__WORK INSTRUCTION__: In the records below, find the line with "M173,850l44,13 3,-9 36,12" and the line with "M0,646l100,-61". Print both exactly, along with every line between them, and no other line.

__SOURCE RECORDS__:
○ ○ ○ ○ ○

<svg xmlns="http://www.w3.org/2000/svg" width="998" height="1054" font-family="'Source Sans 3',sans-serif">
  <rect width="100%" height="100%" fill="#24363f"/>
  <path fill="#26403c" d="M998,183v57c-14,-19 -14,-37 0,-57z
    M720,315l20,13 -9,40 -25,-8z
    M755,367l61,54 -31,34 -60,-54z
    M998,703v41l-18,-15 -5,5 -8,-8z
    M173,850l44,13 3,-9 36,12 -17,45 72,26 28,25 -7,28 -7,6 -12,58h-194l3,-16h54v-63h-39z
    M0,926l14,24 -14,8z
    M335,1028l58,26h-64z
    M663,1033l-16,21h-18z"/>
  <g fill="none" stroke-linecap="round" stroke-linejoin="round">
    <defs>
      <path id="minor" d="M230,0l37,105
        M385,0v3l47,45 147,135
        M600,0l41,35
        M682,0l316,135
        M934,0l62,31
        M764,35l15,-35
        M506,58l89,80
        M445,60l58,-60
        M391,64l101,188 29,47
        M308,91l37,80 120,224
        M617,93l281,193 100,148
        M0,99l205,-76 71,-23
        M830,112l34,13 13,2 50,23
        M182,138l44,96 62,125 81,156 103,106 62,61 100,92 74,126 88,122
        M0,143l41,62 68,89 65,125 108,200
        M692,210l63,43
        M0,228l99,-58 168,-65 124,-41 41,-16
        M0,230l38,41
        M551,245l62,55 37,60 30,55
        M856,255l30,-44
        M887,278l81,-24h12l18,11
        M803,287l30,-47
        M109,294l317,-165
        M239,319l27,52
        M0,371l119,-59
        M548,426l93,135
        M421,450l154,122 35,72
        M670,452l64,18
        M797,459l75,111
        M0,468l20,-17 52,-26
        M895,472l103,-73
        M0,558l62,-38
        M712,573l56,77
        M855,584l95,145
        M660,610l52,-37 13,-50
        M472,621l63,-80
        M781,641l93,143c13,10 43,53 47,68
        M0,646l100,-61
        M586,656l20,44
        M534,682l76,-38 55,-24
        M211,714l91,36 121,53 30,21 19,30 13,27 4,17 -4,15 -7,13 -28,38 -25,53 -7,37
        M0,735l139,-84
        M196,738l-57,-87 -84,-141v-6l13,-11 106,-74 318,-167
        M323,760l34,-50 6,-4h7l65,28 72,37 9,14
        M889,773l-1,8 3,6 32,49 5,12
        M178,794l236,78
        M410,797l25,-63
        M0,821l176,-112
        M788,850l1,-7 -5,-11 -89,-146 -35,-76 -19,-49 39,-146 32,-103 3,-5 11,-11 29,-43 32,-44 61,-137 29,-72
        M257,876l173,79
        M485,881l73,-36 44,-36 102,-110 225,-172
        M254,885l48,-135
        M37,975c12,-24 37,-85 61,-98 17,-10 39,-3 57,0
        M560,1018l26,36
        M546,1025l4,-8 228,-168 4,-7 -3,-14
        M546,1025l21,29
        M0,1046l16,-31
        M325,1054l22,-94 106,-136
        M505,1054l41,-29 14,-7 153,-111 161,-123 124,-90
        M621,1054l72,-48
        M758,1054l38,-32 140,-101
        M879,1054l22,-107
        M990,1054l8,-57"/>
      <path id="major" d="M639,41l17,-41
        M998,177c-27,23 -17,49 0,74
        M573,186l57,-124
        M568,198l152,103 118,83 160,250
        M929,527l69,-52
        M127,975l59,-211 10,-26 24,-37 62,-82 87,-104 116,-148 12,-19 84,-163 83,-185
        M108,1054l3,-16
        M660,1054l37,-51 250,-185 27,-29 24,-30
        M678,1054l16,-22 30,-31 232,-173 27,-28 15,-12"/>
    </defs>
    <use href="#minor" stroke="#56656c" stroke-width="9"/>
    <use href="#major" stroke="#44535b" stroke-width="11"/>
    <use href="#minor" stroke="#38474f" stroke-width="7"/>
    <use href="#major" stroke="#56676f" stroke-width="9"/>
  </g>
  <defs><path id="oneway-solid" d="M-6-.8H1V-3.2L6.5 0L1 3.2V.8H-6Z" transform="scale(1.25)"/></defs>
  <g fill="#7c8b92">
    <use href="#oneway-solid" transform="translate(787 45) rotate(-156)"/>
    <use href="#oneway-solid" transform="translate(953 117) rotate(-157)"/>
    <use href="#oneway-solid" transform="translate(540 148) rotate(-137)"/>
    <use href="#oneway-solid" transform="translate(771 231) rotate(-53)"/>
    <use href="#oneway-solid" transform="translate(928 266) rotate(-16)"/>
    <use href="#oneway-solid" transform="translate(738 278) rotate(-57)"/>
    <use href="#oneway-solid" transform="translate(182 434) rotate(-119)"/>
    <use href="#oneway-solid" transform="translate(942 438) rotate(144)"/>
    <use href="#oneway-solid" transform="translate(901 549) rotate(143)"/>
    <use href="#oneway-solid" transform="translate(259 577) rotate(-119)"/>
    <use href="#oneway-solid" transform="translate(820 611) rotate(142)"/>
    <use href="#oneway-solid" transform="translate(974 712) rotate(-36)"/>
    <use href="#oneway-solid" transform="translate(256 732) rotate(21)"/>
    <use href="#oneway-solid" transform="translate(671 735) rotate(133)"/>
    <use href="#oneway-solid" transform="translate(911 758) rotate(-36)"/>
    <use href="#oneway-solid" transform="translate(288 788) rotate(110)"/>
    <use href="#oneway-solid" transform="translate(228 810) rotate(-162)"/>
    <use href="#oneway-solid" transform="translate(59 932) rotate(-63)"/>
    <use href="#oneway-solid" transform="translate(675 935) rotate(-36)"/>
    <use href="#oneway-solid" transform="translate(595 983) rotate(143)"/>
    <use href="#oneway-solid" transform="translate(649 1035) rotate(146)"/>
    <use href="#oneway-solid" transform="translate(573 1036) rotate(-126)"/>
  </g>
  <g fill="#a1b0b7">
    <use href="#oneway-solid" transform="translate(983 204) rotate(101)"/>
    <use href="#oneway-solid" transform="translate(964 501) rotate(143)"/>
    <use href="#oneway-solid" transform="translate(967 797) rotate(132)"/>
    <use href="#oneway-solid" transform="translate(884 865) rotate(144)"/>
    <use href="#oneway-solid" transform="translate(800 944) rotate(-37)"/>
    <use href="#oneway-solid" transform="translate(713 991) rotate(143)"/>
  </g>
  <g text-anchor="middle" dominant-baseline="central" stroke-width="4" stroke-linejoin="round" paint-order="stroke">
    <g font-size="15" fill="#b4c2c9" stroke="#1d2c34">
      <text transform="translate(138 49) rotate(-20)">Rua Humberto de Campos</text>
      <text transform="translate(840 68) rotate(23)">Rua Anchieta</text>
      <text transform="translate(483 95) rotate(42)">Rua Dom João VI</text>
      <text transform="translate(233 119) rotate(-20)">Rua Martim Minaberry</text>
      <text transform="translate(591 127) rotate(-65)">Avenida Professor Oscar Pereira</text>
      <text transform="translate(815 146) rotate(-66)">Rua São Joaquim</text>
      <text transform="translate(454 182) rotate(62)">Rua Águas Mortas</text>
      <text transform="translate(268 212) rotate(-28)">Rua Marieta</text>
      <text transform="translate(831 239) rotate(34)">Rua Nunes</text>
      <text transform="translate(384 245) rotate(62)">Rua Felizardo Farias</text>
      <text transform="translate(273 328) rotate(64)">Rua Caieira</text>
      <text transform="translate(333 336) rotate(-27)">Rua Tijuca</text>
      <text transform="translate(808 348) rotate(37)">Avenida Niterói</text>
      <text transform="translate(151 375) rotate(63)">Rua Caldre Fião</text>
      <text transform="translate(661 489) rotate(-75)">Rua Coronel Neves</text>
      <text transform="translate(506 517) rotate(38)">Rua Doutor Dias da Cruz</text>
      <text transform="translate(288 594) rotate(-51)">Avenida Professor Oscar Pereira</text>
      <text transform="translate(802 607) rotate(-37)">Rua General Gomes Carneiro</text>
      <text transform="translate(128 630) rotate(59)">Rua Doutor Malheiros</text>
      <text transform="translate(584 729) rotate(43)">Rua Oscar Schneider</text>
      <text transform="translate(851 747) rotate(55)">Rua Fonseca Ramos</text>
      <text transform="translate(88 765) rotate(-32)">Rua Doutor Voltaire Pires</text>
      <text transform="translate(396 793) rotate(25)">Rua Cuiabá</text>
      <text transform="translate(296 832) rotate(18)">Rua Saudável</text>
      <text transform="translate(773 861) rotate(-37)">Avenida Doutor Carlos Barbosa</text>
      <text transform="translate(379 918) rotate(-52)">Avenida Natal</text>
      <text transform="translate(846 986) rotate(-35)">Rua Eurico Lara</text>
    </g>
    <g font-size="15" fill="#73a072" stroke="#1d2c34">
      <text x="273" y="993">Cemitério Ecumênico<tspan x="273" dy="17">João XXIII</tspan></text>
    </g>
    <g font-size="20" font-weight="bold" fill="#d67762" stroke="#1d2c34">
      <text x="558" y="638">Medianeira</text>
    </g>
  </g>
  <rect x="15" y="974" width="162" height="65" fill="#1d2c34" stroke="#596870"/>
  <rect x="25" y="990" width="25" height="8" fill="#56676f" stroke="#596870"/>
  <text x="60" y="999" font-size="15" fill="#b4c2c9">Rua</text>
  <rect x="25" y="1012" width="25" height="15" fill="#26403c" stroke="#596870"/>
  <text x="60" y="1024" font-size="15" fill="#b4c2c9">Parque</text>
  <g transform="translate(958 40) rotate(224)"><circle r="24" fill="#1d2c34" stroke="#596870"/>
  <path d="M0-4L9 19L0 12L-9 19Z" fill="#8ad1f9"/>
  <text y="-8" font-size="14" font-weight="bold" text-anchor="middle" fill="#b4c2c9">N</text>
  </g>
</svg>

○ ○ ○ ○ ○

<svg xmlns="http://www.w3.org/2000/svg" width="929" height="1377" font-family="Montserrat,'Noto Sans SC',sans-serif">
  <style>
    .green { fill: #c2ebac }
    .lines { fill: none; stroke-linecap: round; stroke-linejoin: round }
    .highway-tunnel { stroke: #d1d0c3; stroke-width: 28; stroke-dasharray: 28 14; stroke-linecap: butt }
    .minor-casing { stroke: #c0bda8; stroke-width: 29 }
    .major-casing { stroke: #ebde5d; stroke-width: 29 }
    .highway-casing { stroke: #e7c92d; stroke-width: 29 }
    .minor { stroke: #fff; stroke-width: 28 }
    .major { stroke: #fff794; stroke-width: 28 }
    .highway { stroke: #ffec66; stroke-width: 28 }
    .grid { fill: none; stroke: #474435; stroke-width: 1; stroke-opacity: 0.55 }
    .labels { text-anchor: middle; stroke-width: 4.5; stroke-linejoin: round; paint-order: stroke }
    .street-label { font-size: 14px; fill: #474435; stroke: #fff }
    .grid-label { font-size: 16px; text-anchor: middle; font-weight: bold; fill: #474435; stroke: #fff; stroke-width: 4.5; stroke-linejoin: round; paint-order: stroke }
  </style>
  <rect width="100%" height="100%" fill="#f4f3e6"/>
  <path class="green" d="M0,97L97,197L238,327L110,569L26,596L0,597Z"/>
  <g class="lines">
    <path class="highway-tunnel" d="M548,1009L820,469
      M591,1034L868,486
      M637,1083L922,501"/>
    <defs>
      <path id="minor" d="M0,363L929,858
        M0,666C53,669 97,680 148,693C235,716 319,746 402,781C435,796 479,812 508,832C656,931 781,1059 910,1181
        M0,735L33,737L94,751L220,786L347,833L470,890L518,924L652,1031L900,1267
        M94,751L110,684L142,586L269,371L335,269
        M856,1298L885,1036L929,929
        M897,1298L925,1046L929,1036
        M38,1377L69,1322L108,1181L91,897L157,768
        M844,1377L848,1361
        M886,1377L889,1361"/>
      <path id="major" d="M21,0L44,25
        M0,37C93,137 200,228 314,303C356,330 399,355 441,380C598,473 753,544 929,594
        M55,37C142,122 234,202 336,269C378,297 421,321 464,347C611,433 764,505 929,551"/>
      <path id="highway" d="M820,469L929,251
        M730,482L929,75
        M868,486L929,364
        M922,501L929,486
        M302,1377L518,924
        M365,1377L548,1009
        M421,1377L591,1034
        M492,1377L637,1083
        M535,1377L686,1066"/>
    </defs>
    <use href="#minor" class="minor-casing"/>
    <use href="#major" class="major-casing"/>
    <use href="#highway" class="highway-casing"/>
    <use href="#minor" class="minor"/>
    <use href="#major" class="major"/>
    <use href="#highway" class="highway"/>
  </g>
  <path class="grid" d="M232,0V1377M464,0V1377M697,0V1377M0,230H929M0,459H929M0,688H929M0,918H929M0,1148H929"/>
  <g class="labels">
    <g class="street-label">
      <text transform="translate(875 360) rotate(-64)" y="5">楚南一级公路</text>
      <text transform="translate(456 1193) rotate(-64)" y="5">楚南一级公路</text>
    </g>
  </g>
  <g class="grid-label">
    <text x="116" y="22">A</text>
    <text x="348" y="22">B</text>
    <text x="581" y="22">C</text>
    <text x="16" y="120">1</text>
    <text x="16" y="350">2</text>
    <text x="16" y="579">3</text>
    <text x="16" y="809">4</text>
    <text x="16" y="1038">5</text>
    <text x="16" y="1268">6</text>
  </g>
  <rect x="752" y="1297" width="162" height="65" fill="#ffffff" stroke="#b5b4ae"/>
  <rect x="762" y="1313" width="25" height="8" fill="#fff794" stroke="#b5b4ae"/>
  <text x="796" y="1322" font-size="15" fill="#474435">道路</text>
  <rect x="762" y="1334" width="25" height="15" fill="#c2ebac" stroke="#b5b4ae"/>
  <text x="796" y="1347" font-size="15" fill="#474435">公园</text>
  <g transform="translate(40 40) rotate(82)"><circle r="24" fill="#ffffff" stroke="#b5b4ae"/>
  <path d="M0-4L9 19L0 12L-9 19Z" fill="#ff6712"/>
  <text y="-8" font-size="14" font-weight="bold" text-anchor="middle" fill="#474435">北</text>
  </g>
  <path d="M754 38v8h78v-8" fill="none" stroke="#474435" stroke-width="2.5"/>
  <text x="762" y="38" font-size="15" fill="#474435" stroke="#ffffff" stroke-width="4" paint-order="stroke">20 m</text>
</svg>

○ ○ ○ ○ ○

__ANSWER TO THE EXERCISE__:
    M173,850l44,13 3,-9 36,12 -17,45 72,26 28,25 -7,28 -7,6 -12,58h-194l3,-16h54v-63h-39z
    M0,926l14,24 -14,8z
    M335,1028l58,26h-64z
    M663,1033l-16,21h-18z"/>
  <g fill="none" stroke-linecap="round" stroke-linejoin="round">
    <defs>
      <path id="minor" d="M230,0l37,105
        M385,0v3l47,45 147,135
        M600,0l41,35
        M682,0l316,135
        M934,0l62,31
        M764,35l15,-35
        M506,58l89,80
        M445,60l58,-60
        M391,64l101,188 29,47
        M308,91l37,80 120,224
        M617,93l281,193 100,148
        M0,99l205,-76 71,-23
        M830,112l34,13 13,2 50,23
        M182,138l44,96 62,125 81,156 103,106 62,61 100,92 74,126 88,122
        M0,143l41,62 68,89 65,125 108,200
        M692,210l63,43
        M0,228l99,-58 168,-65 124,-41 41,-16
        M0,230l38,41
        M551,245l62,55 37,60 30,55
        M856,255l30,-44
        M887,278l81,-24h12l18,11
        M803,287l30,-47
        M109,294l317,-165
        M239,319l27,52
        M0,371l119,-59
        M548,426l93,135
        M421,450l154,122 35,72
        M670,452l64,18
        M797,459l75,111
        M0,468l20,-17 52,-26
        M895,472l103,-73
        M0,558l62,-38
        M712,573l56,77
        M855,584l95,145
        M660,610l52,-37 13,-50
        M472,621l63,-80
        M781,641l93,143c13,10 43,53 47,68
        M0,646l100,-61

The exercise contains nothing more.